═════ Information provided

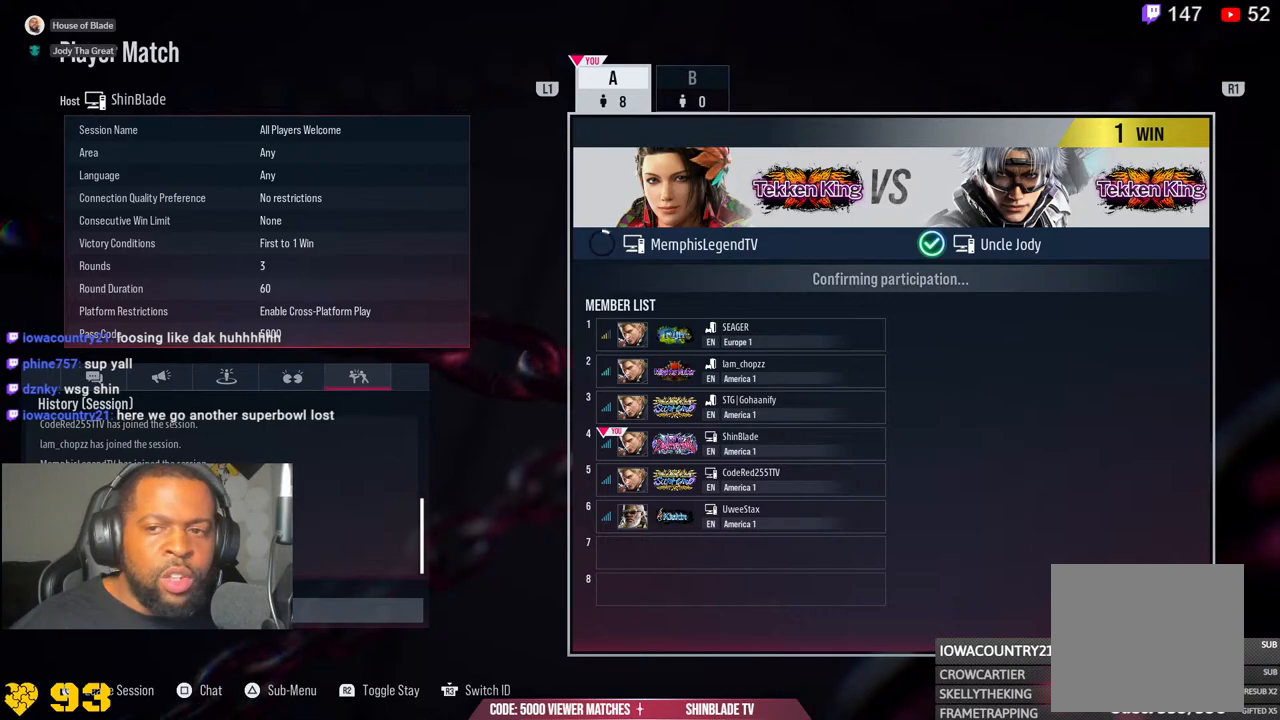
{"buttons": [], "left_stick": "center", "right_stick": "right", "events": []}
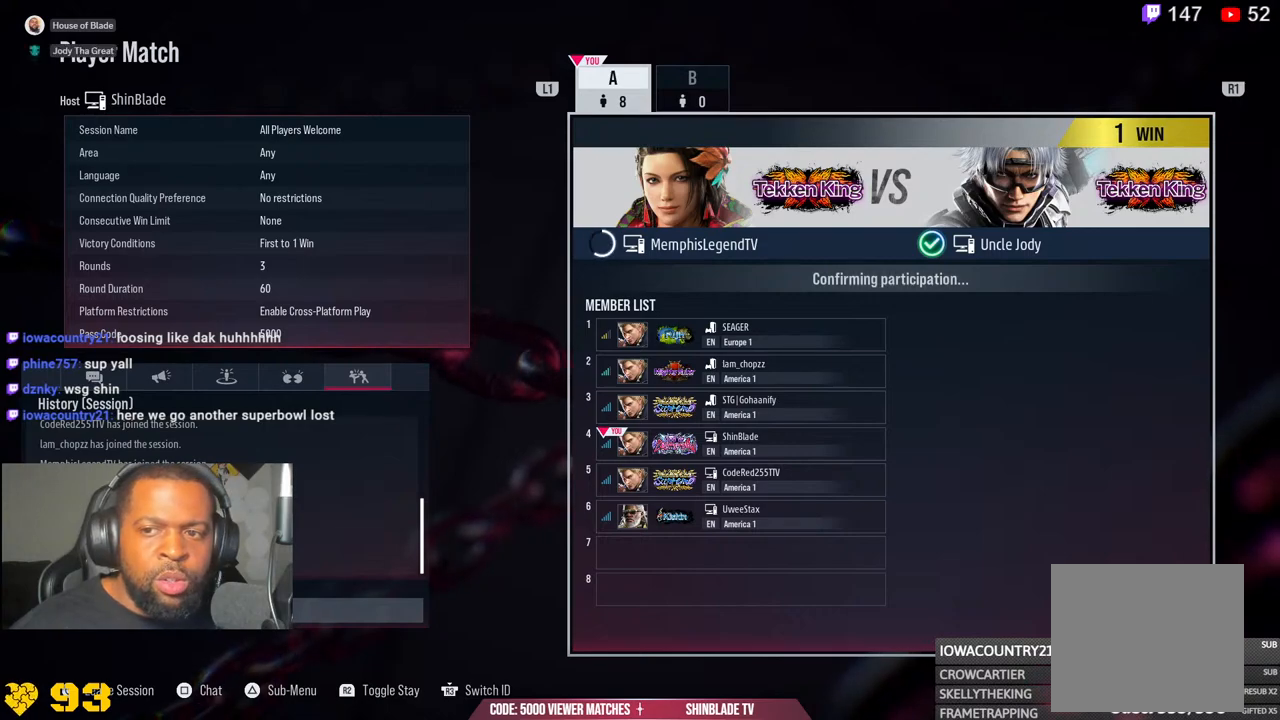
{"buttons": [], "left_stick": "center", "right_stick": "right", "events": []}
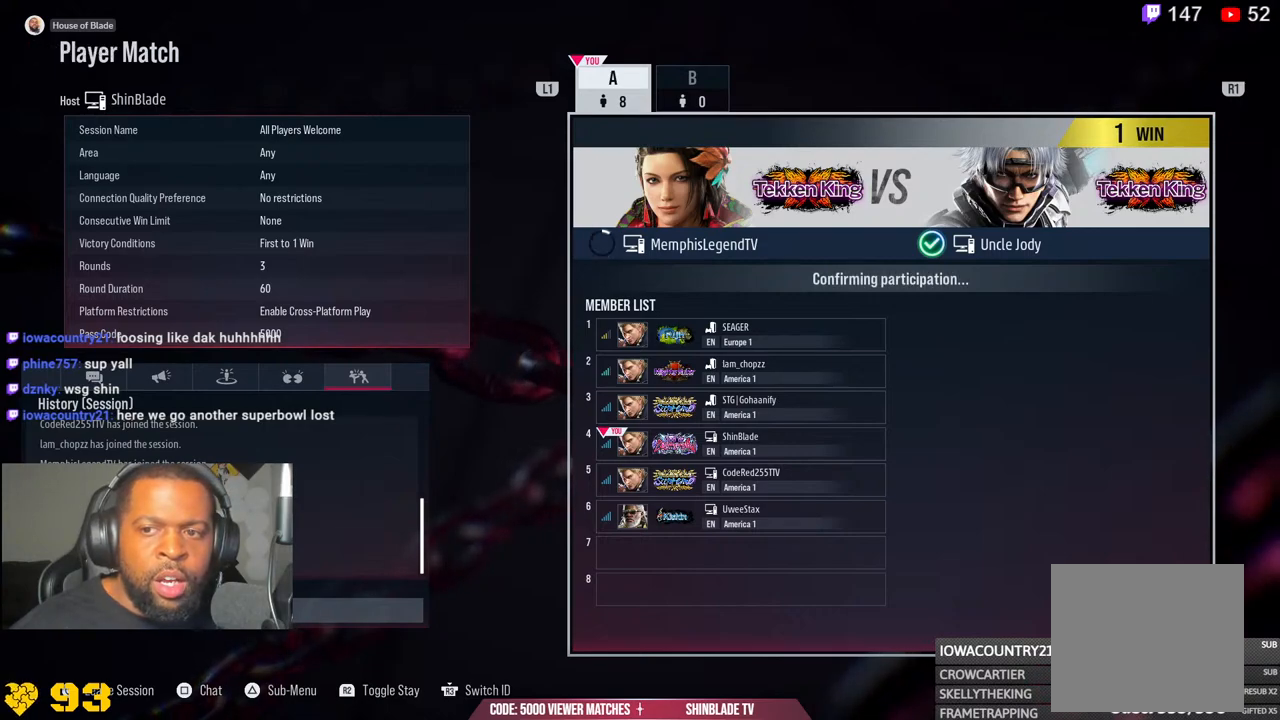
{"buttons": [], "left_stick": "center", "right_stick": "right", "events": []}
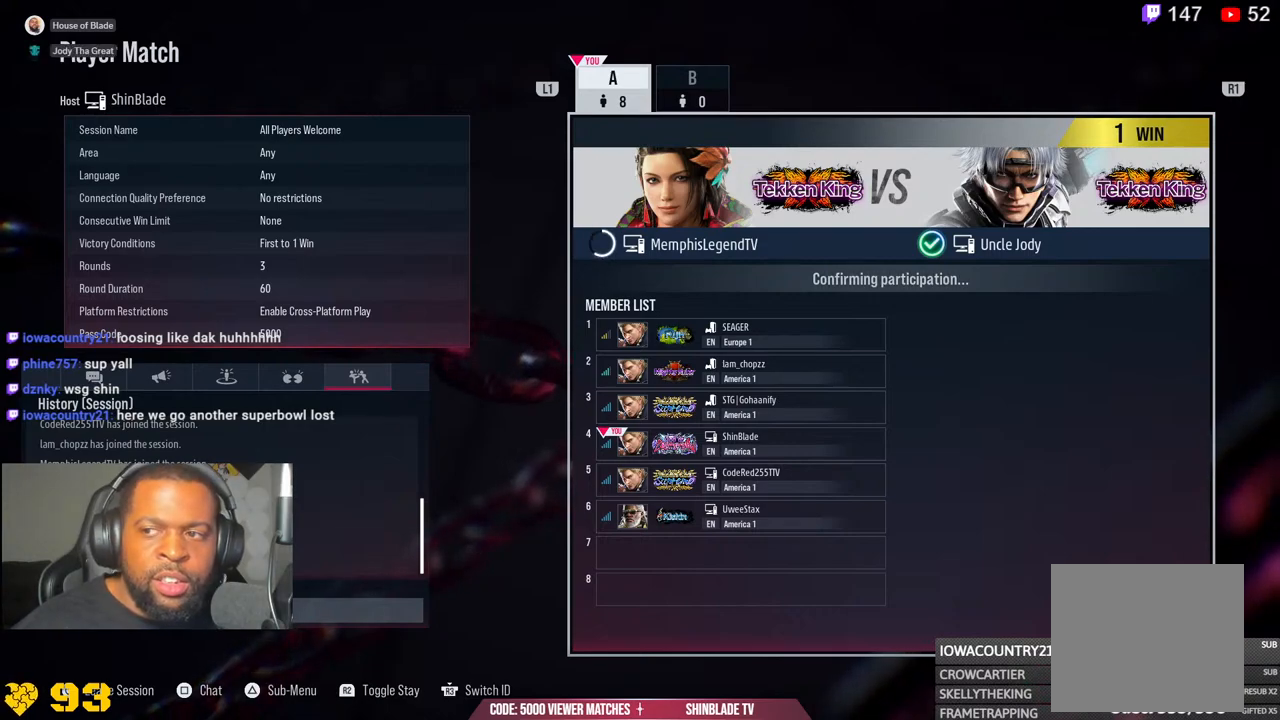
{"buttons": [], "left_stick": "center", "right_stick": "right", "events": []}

══════════

_Problem details_
Reproduce the listing verbatim, pictures excluded.

_Exercise response_
{"buttons": [], "left_stick": "center", "right_stick": "right", "events": []}
{"buttons": [], "left_stick": "center", "right_stick": "right", "events": []}
{"buttons": [], "left_stick": "center", "right_stick": "right", "events": []}
{"buttons": [], "left_stick": "center", "right_stick": "right", "events": []}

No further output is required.